Refine the CI The simple inverted file index is insufficient; it doesn’t capture all the available information in a web page, web site, and internet domain. Consider the example below: 1 (review) 1 2 (content) 2, 4, 15 3 (indices) 3, 5, 16 What about the relationship of this page index to the other pages in the site? What about the structure of the page? Is there information that can refine our understanding of the quality of the content?

The CI in detail, continued We can refine the quality of the page CI by replacing simple occurrences with vector space measurements. What makes sense? How should we structure the vector measure? First, look at page structure.

The CI in detail, continued Understanding the Content Index Scores [Text from each slide]

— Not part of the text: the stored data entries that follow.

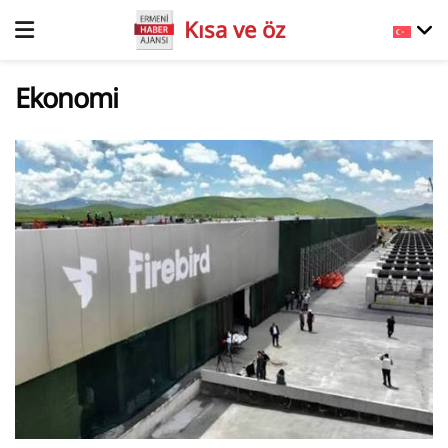
Kısa ve öz
Ekonomi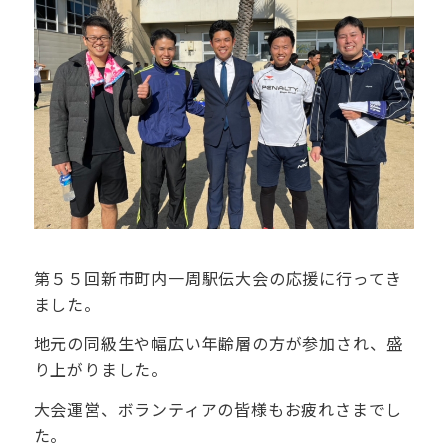
第５５回新市町内一周駅伝大会の応援に行ってき
ました。
地元の同級生や幅広い年齢層の方が参加され、盛
り上がりました。
大会運営、ボランティアの皆様もお疲れさまでし
た。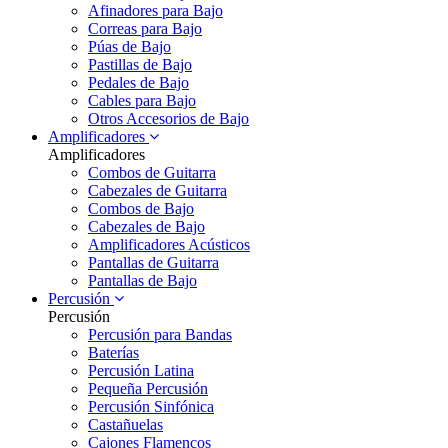
Afinadores para Bajo
Correas para Bajo
Púas de Bajo
Pastillas de Bajo
Pedales de Bajo
Cables para Bajo
Otros Accesorios de Bajo
Amplificadores
Amplificadores
Combos de Guitarra
Cabezales de Guitarra
Combos de Bajo
Cabezales de Bajo
Amplificadores Acústicos
Pantallas de Guitarra
Pantallas de Bajo
Percusión
Percusión
Percusión para Bandas
Baterías
Percusión Latina
Pequeña Percusión
Percusión Sinfónica
Castañuelas
Cajones Flamencos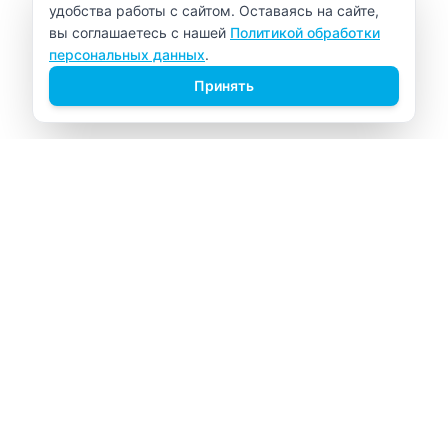
удобства работы с сайтом. Оставаясь на сайте,
вы соглашаетесь с нашей
Политикой обработки
персональных данных
.
Принять
ВИТАЛАБ
Медицинский центр в Северске
Навигация
Главная
Прайс-лист
Врачи
Акции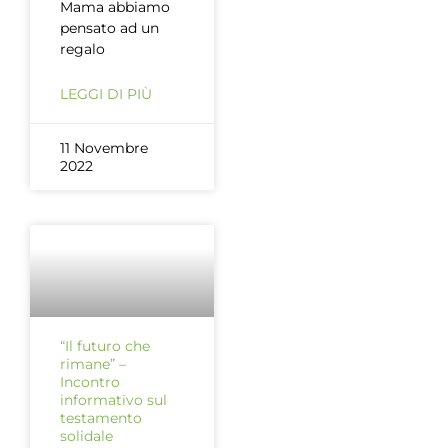
Mama abbiamo
pensato ad un
regalo
LEGGI DI PIÙ
11 Novembre
2022
“Il futuro che
rimane” –
Incontro
informativo sul
testamento
solidale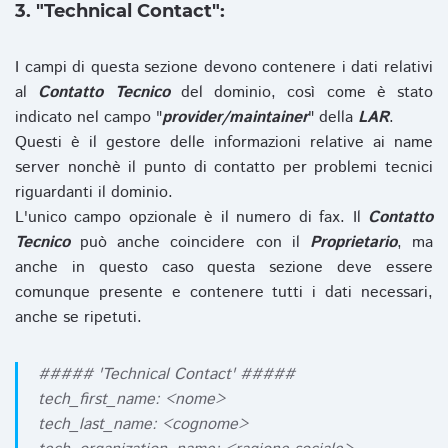
3. "Technical Contact":
I campi di questa sezione devono contenere i dati relativi
al
Contatto Tecnico
del dominio, così come è stato
indicato nel campo "
provider/maintainer
" della
LAR
.
Questi è il gestore delle informazioni relative ai name
server nonchè il punto di contatto per problemi tecnici
riguardanti il dominio.
L'unico campo opzionale è il numero di fax. Il
Contatto
Tecnico
può anche coincidere con il
Proprietario
, ma
anche in questo caso questa sezione deve essere
comunque presente e contenere tutti i dati necessari,
anche se ripetuti.
##### 'Technical Contact' #####
tech_first_name: <nome>
tech_last_name: <cognome>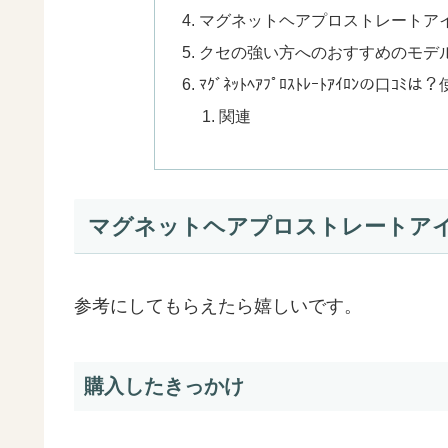
マグネットヘアプロストレートア
クセの強い方へのおすすめのモデ
ﾏｸﾞﾈｯﾄﾍｱﾌﾟﾛｽﾄﾚｰﾄｱｲﾛﾝの口
関連
マグネットヘアプロストレートア
参考にしてもらえたら嬉しいです。
購入したきっかけ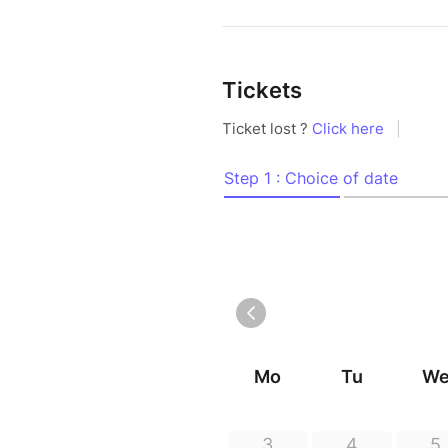
Tickets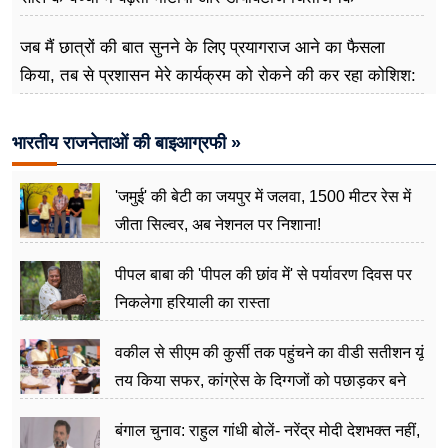
जब मैं छात्रों की बात सुनने के लिए प्रयागराज आने का फैसला
किया, तब से प्रशासन मेरे कार्यक्रम को रोकने की कर रहा कोशिश:
राहुल गांधी
भारतीय राजनेताओं की बाइआग्रफी »
'जमुई' की बेटी का जयपुर में जलवा, 1500 मीटर रेस में
जीता सिल्वर, अब नेशनल पर निशाना!
पीपल बाबा की 'पीपल की छांव में' से पर्यावरण दिवस पर
निकलेगा हरियाली का रास्ता
वकील से सीएम की कुर्सी तक पहुंचने का वीडी सतीशन यूं
तय किया सफर, कांग्रेस के दिग्गजों को पछाड़कर बने
जननेता
बंगाल चुनाव: राहुल गांधी बोलें- नरेंद्र मोदी देशभक्त नहीं,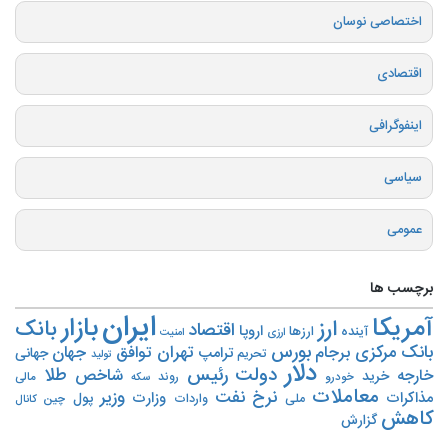
اختصاصی نوسان
اقتصادی
اینفوگرافی
سیاسی
عمومی
برچسب ها
ایران
بازار
آمریکا
ارز
بانک
اقتصاد
اروپا
آینده
ارزها
ارزی
امنیت
بورس
بانک مرکزی
تهران
برجام
توافق
جهان
ترامپ
جهانی
تحریم‌
تولید
دلار
دولت
رئیس
طلا
شاخص
خارجه
خرید
روند
خودرو
مالی
سکه
معاملات
نرخ
نفت
وزیر
مذاکرات
وزارت
پول
ملی
واردات
چین
کانال
کاهش
گزارش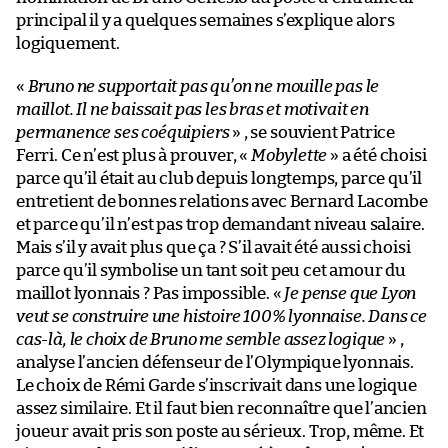
principal il y a quelques semaines s’explique alors
logiquement.
«
Bruno ne supportait pas qu’on ne mouille pas le
maillot. Il ne baissait pas les bras et motivait en
permanence ses coéquipiers
» , se souvient Patrice
Ferri. Ce n’est plus à prouver, «
Mobylette
» a été choisi
parce qu’il était au club depuis longtemps, parce qu’il
entretient de bonnes relations avec Bernard Lacombe
et parce qu’il n’est pas trop demandant niveau salaire.
Mais s’il y avait plus que ça ? S’il avait été aussi choisi
parce qu’il symbolise un tant soit peu cet amour du
maillot lyonnais ? Pas impossible. «
Je pense que Lyon
veut se construire une histoire 100% lyonnaise. Dans ce
cas-là, le choix de Bruno me semble assez logique
» ,
analyse l’ancien défenseur de l’Olympique lyonnais.
Le choix de Rémi Garde s’inscrivait dans une logique
assez similaire. Et il faut bien reconnaître que l’ancien
joueur avait pris son poste au sérieux. Trop, même. Et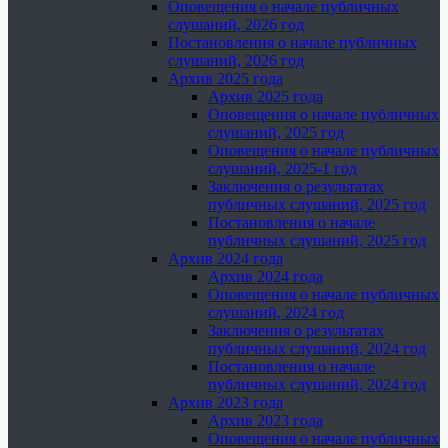
Оповещения о начале публичных
слушаний, 2026 год
Постановления о начале публичных
слушаний, 2026 год
Архив 2025 года
Архив 2025 года
Оповещения о начале публичных
слушаний, 2025 год
Оповещения о начале публичных
слушаний, 2025-1 год
Заключения о результатах
публичных слушаний, 2025 год
Постановления о начале
публичных слушаний, 2025 год
Архив 2024 года
Архив 2024 года
Оповещения о начале публичных
слушаний, 2024 год
Заключения о результатах
публичных слушаний, 2024 год
Постановления о начале
публичных слушаний, 2024 год
Архив 2023 года
Архив 2023 года
Оповещения о начале публичных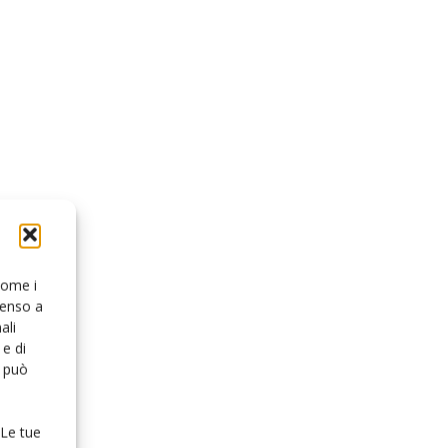
 come i
senso a
ali
e di
o può
 Le tue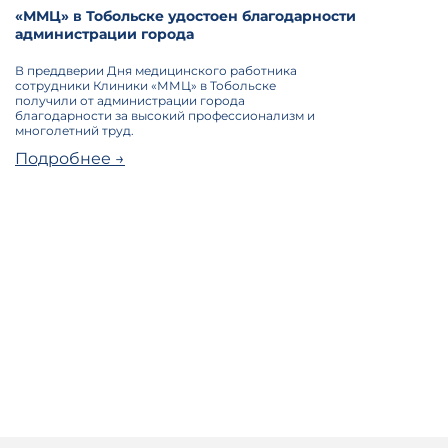
«ММЦ» в Тобольске удостоен благодарности
администрации города
В преддверии Дня медицинского работника
сотрудники Клиники «ММЦ» в Тобольске
получили от администрации города
благодарности за высокий профессионализм и
многолетний труд.
Подробнее →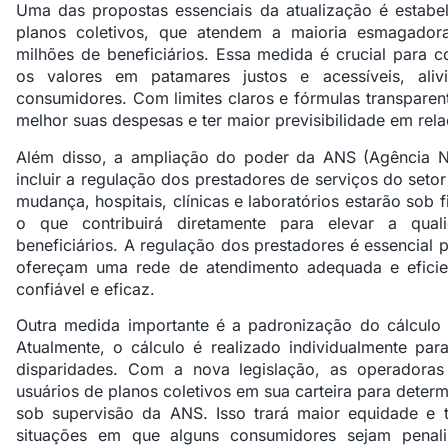
Uma das propostas essenciais da atualização é estabel
planos coletivos, que atendem a maioria esmagador
milhões de beneficiários. Essa medida é crucial para
os valores em patamares justos e acessíveis, ali
consumidores. Com limites claros e fórmulas transparent
melhor suas despesas e ter maior previsibilidade em rel
Além disso, a ampliação do poder da ANS (Agência N
incluir a regulação dos prestadores de serviços do set
mudança, hospitais, clínicas e laboratórios estarão sob f
o que contribuirá diretamente para elevar a qual
beneficiários. A regulação dos prestadores é essencial 
ofereçam uma rede de atendimento adequada e eficie
confiável e eficaz.
Outra medida importante é a padronização do cálculo d
Atualmente, o cálculo é realizado individualmente pa
disparidades. Com a nova legislação, as operadoras
usuários de planos coletivos em sua carteira para deter
sob supervisão da ANS. Isso trará maior equidade e t
situações em que alguns consumidores sejam penal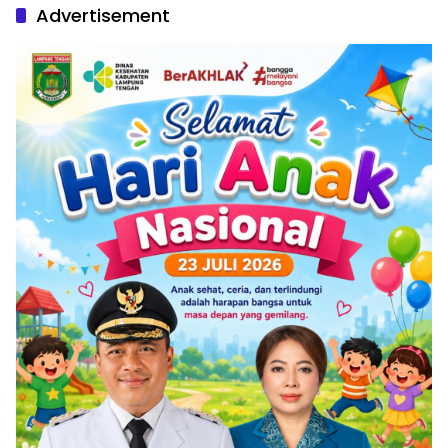
Advertisement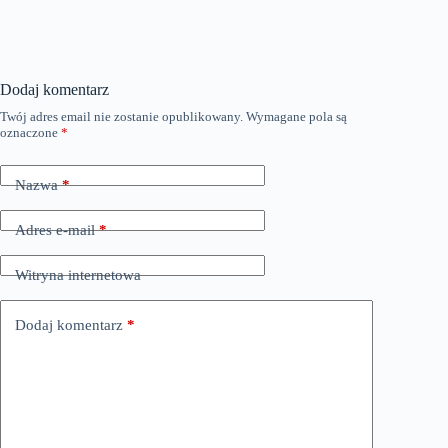
Dodaj komentarz
Twój adres email nie zostanie opublikowany.
Wymagane pola są
oznaczone
*
Nazwa
*
Adres e-mail
*
Witryna internetowa
Dodaj komentarz
*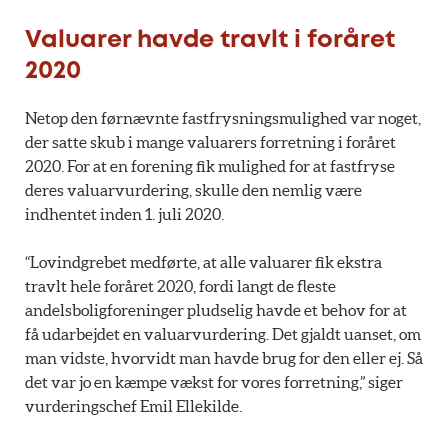
Valuarer havde travlt i foråret
2020
Netop den førnævnte fastfrysningsmulighed var noget,
der satte skub i mange valuarers forretning i foråret
2020. For at en forening fik mulighed for at fastfryse
deres valuarvurdering, skulle den nemlig være
indhentet inden 1. juli 2020.
“Lovindgrebet medførte, at alle valuarer fik ekstra
travlt hele foråret 2020, fordi langt de fleste
andelsboligforeninger pludselig havde et behov for at
få udarbejdet en valuarvurdering. Det gjaldt uanset, om
man vidste, hvorvidt man havde brug for den eller ej. Så
det var jo en kæmpe vækst for vores forretning,” siger
vurderingschef Emil Ellekilde.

Replace Occurrence with a Vector The vector is developed using a heuristic; a set of rules. Different people might use different heuristics to obtain a valuable measure. Those differences create value differentiations. One heuristic might be to create a vector to measure occurrence in the TITLE, META DESCRIPTION, and BODY tags.

CMS matrix Replace Occurrence with a Vector (2) 1 (review) 1 2 (content) 2, 4, 15 3 (indices) 3, 5, 16 Becomes 1 (review) 2 [1,1,0] 2 (content) 1[1,1,0] 3 [1,1,4], 4 [1,1,2], 5 [0,1,1] 3 (indices) 1 [1,1,0], 3 [1,1,3], 4 [1,1,1], 5 [1,1,4]

What Does a Vector Do? You can now calculate a “content score” that subdivides the set of available information into those that satisfy the search parameters, and which inherently ranks pages in relation to each other. Examining the previous index: 1 (review) 2 [1,1,0] 2 (content) 1[1,1,0] 3 [1,1,4], 4 [1,1,2], 5 [0,1,1] 3 (indices) 1 [1,1,0], 3 [1,1,3], 4 [1,1,1], 5 [1,1,4] Suppose you search for “content indices”:

Calculate the score for “content indices”: 2 (content) 1[1,1,0] 3 [1,1,4], 4 [1,1,2], 5 [0,1,1] 3 (indices) 1 [1,1,0], 3 [1,1,3], 4 [1,1,1], 5 [1,1,4] A basic content score heuristic takes the sum of each vector and multiplies it by the summed vector of the partner term in each page. Page 1 Content Score for S=(1+1+0) X (1+1+0) = 4 Page 3 Content Score for S=(1+1+4) X (1+1+3) = 30 Page 4 Content Score for S=(1+1+2) X (1+1+1) = 12 Page 5 Content Score for S=(0+1+1) X (1+1+4) = 12

Caveats & Observations Obviously, different search terms will result in a different content scores. Therefore, indices must find a balance between accuracy and economy (i.e. speed). The CS vector is an evolving construct. The color example illustrates this lesson. The relevant calculation heuristics are also evolving. This is the basis of the “arms race” between Search Engines (Google) and marketers (spammers). The dimensional limit to the vector is a fertile area for research, especially in the field of SEO. Content Scores are factored with other index measures to yield the final SERP for a given search term or string. In other words, this is still only a piece of the puzzle of Excellent Content Management.

Discussion: What are the appropriate vector dimensions, and what are the ramifications for content? Title, meta, body... What else? What direct measures, what derivatives? Research Question: How should pictures be factored into a page’s content score?